A traditional individual retirement account (IRA) is a tax-advantaged investment account that allows taxpayers to set aside a portion of their earnings toward their retirement years. You can deduct qualified contributions to your traditional IRA from your income when you file your income tax return, and the funds in your IRA grow tax-deferred until you choose to withdraw them. You can also move funds from one qualified account into your traditional IRA through a process known as a rollover.
A traditional individual retirement account is, by definition, an individual account. It is set up by you and for your benefit. You can make direct contributions to your traditional IRA in the form of money, which is cash or cash equivalents. If you have another qualified retirement plan, such as an employer's qualified pension plan or even another IRA with a different trustee, you can do a trustee-to-trustee transfer. There are no tax consequences to this type of transaction because you never take possession of the funds. If you take possession of funds from a qualified plan you can still move those funds into your IRA without generating a taxable event by doing a rollover.
You must complete the rollover of any funds you received from a qualified plan into your traditional IRA within 60 days. If you do not complete the rollover within that time frame any funds you received will be subject to federal income taxes as ordinary income at your then current tax rate. If you are less than 59 1/2 years of age you will also be subject to a tax penalty of 10 percent of the amount received.
The Internal Revenue Service refers to a rollover as a tax-free distribution of assets from one qualified retirement plan to another qualified retirement plan.
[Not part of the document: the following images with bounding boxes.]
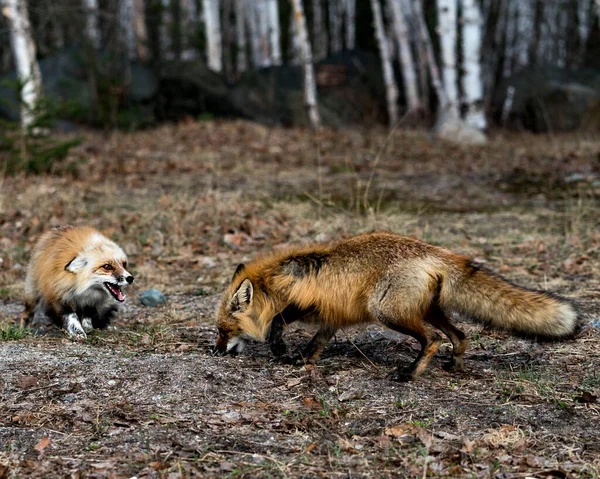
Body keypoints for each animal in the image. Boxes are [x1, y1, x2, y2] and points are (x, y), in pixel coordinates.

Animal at [213, 232, 580, 382]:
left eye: (223, 330)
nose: (215, 352)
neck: (276, 279)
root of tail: (438, 251)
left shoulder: (307, 304)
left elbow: (278, 321)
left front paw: (279, 349)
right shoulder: (331, 316)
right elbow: (316, 344)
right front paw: (300, 360)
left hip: (388, 312)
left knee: (433, 339)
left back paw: (409, 374)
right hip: (427, 310)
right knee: (459, 335)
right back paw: (454, 366)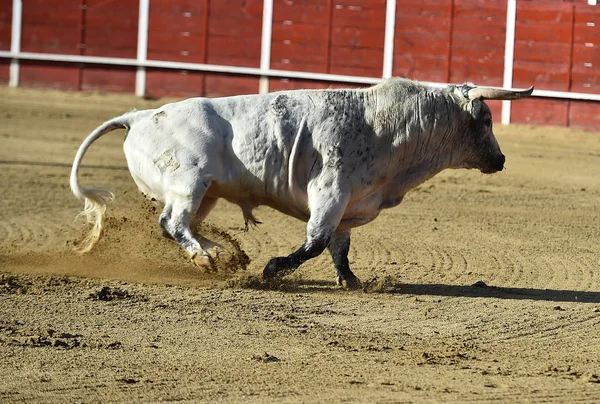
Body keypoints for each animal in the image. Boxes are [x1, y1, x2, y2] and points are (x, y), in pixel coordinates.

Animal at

Contributions made to the original qualified retirement plan are typically made with pre-tax dollars, so no tax deduction is available when you roll these funds over into your current traditional IRA.
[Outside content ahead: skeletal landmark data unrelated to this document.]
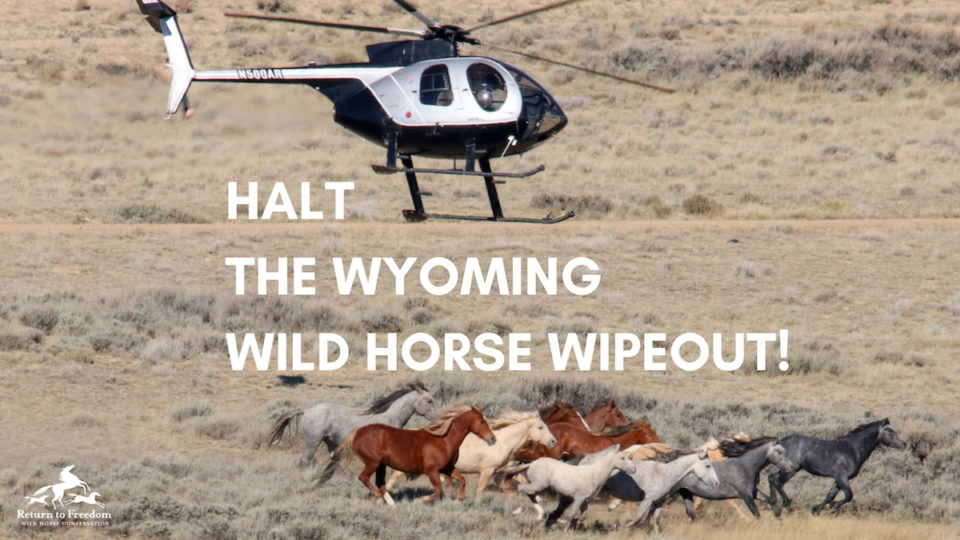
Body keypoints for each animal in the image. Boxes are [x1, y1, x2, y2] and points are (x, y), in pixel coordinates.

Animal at [268, 383, 440, 467]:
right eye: (429, 400)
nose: (438, 417)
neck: (390, 417)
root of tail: (307, 410)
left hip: (330, 443)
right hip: (312, 443)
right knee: (304, 461)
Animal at [319, 405, 496, 504]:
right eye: (482, 421)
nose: (492, 439)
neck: (444, 440)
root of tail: (357, 432)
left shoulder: (447, 468)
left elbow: (463, 480)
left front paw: (458, 500)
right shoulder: (431, 471)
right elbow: (439, 491)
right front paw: (419, 500)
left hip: (381, 464)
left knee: (380, 483)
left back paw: (391, 503)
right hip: (373, 462)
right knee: (364, 478)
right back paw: (380, 499)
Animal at [383, 411, 558, 496]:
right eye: (540, 427)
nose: (553, 442)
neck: (502, 443)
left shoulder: (503, 470)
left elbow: (523, 481)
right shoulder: (487, 471)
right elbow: (480, 490)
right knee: (392, 480)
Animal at [767, 418, 906, 514]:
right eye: (889, 430)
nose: (904, 444)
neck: (852, 450)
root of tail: (779, 443)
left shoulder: (838, 479)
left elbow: (830, 495)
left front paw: (816, 510)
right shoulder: (842, 477)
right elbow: (848, 495)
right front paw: (833, 507)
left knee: (771, 478)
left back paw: (773, 502)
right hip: (791, 469)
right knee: (778, 483)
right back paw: (787, 504)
Qualified plan administrators are required to withhold 20 percent from all eligible rollover distributions for income tax purposes. You can avoid this withholding by electing to do a direct rollover. Instruct your original plan administrator to pay your distribution directly to your IRA. If any part of your distribution is paid to you, the plan administrator must withhold the 20 percent, and the amount withheld is considered taxable income. If you rollover the entire amount you received, you would still be liable for taxes on the 20 percent that was withheld.